The actual unemployment rate ticked up in August, to 13.6%. It was at 13.5% in July. 13.6% is the highest rate since August 2011, which matched that figure, while July 2011 was 13.8%, the highest since the so-called “Great Recession” began in the United States of America.
Here is a graph of unemployment since January 2007, with reference to the reported BLS data on unemployment, which reported a 0.2% decline in unemployment, a stark contrast with the actual 0.1% increase:
The methodology for this was explained earlier on this blog and involves the reduction in the labor force from the BLS’ own data. As the labor force continues to plummet, the invisibility of the unemployed correspondingly skyrockets. Even the expanded measures of unemployment measurement such as “U-6” which claims to include “discouraged workers” fails to capture the actual depth of the unemployment question as it currently stands and most expanded measures have higher overall rates of unemployment, but are damningly reporting similar shapes of unemployment movement, most of which show great improvement in 2011 and 2012.
As is clearly visible from the above chart, however, this is not the case if one includes people who would have been considered part of the labor force in 2001 as part of the labor force now. And that doesn’t include all the people who have aged out of the labor force in the ensuing decade, but does include the graduating high schoolers and college students replacing them, who are (of course) notoriously unemployed. Most of these individuals never have held a job and thus have never been considered part of the labor force, thus explaining the massive decline in the size of what is considered the labor force as a percentage of the American populous aged 16+.
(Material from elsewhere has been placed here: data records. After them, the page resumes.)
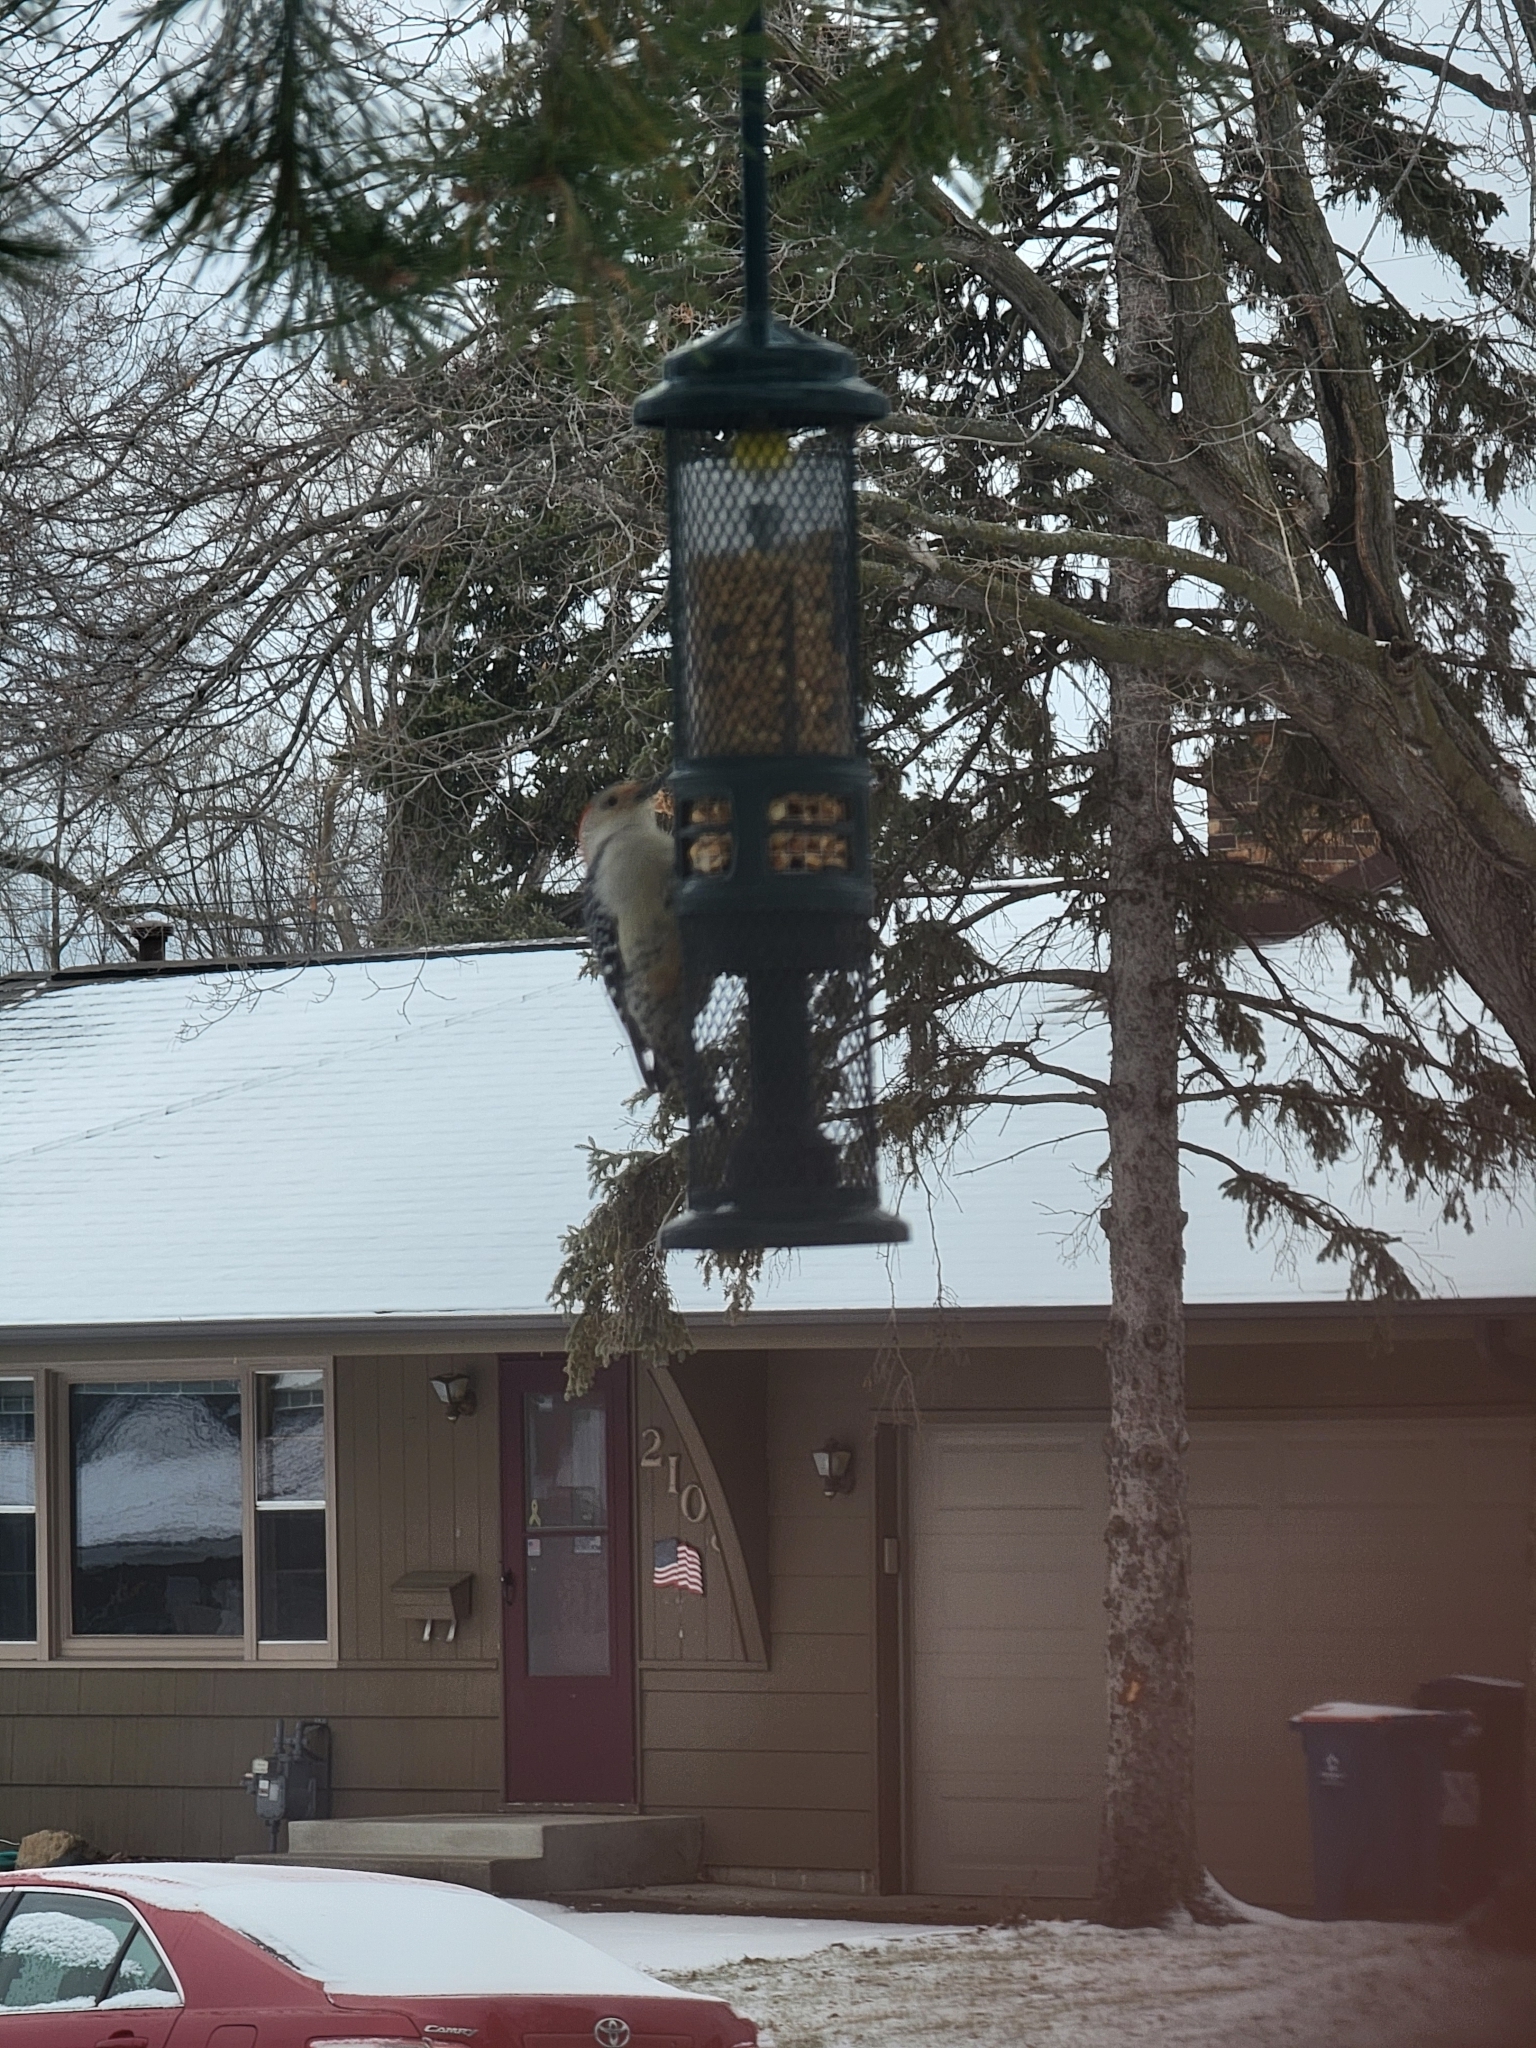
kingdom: Animalia
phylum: Chordata
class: Aves
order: Piciformes
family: Picidae
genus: Melanerpes
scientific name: Melanerpes carolinus
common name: Red-bellied woodpecker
In early 2001, 67% of the population was considered part of the labor force, a reasonable benchmark for a country where capitalism is briefly and illusorily “working”. In August 2012, that figure hit a Great Recession record-low of 63.5%. Because a smaller labor force not only leaves out many unemployed people, but it also shrinks the number of people who need to be employed within it to make the economy look healthier than it is, the gap between reality and the reported reality is growing at an alarming rate.
Scary, no? In 2008 and 2009, the BLS was basically reporting the terrifying free-fall picture of the economy as it tumbled in its haste to eliminate jobs to restore some semblance of profitability. But in late 2009, tons of the people who had been out of work for a while left the labor force, never to return, making unemployment look like it had plateaued and generating talk of a recovery. Reported unemployment peaked at an even 10% in October 2009, but quickly started falling thereafter, never to reach the dizzying heights of double-digits again.
Arguably, in early 2010, there was a tiny little recovery according to both of the above charts. From December 2009 to April 2010, real unemployment declined from 13.6% (where it stands today) to 12.8%. The reported rate hovered around 9.9%, mostly because people were re-entering the labor force as some actual jobs were created and they tried to get them. By October, however, we were back up to 13.5%. But the media was reporting 9.5% and talking of green shoots. By March 2011, the reported rate was below 9% for the first time, but actual unemployment was 13.3%, essentially flat with the record highs of the period. The stock market continued to rally on word of the recovery, one that all reporters who went out and talked to real people were surprisingly unable to find.
And I think that’s officially the most terrifying thing I’ve ever put on a graph. No, it’s not perfectly correlated. But the Dow Jones takes into account a couple more things than unemployment. Interestingly, that early 2010 period when unemployment was actually better than it was being reported (at least on a directional level) was where there was the least correlation. At the same time, arguably the entire recovery and perception that the economy is improving, that US equities are worth something again, that everything’s going to be okay in the medium-term and (of course!) the long-term, all of the history of the US economy since March 2009, is based on a lie. Or at the very least, a subtle oversight.
Keep in mind that this gap has nothing to do with the “under-employed,” itself a meaningful data point of people working a few hours instead of full-time. Not one person in this gap is under-employed. They all have no work, or at least no legal work. Not one hour.
The gap is currently at a record-high 5.5%. For context, that was the entire (reported) national unemployment rate in May 2008. Or the entire (real) national unemployment rate in January 2007, when the reported rate was 4.6%, the last time the gap was below 1%. We are currently under-counting the unemployment rate by the entire unemployed population of January 2007.
Numerically, everyone who was out of work in January 2007 is currently so far out of work that they cannot even be counted by the BLS. They aren’t trying to work, they may never work. And meanwhile, the entire American public’s perception of the economy is what is slipping through that gap.
I have been saying for a long time that we’re moving toward a post-work economy, one where the model of making a wage for employment is archaic and only viable for the few. It looks now much more like we’re hurtling toward that reality. With blinders on so we don’t see the cliff until we’re midair.